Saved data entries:
::::::::::

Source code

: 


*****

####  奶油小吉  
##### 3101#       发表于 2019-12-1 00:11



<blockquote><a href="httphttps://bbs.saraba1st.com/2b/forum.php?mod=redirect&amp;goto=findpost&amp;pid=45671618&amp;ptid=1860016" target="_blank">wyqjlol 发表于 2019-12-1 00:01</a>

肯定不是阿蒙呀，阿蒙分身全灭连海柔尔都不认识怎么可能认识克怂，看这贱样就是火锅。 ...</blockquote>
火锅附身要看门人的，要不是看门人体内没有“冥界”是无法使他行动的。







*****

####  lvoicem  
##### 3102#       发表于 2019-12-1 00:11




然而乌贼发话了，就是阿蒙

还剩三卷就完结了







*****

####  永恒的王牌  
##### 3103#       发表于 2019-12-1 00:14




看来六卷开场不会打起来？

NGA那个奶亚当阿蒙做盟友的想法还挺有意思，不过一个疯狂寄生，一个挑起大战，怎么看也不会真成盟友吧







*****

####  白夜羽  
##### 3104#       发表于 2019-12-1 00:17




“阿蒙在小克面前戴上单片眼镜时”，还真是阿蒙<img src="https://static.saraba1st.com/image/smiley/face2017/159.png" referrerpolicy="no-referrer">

::::::::::

Task directions — Set down all of the records shown above once more, exactly.

Solution to this problem —
Source code

: 


*****

####  奶油小吉  
##### 3101#       发表于 2019-12-1 00:11



<blockquote><a href="httphttps://bbs.saraba1st.com/2b/forum.php?mod=redirect&amp;goto=findpost&amp;pid=45671618&amp;ptid=1860016" target="_blank">wyqjlol 发表于 2019-12-1 00:01</a>

肯定不是阿蒙呀，阿蒙分身全灭连海柔尔都不认识怎么可能认识克怂，看这贱样就是火锅。 ...</blockquote>
火锅附身要看门人的，要不是看门人体内没有“冥界”是无法使他行动的。







*****

####  lvoicem  
##### 3102#       发表于 2019-12-1 00:11




然而乌贼发话了，就是阿蒙

还剩三卷就完结了







*****

####  永恒的王牌  
##### 3103#       发表于 2019-12-1 00:14




看来六卷开场不会打起来？

NGA那个奶亚当阿蒙做盟友的想法还挺有意思，不过一个疯狂寄生，一个挑起大战，怎么看也不会真成盟友吧







*****

####  白夜羽  
##### 3104#       发表于 2019-12-1 00:17




“阿蒙在小克面前戴上单片眼镜时”，还真是阿蒙<img src="https://static.saraba1st.com/image/smiley/face2017/159.png" referrerpolicy="no-referrer">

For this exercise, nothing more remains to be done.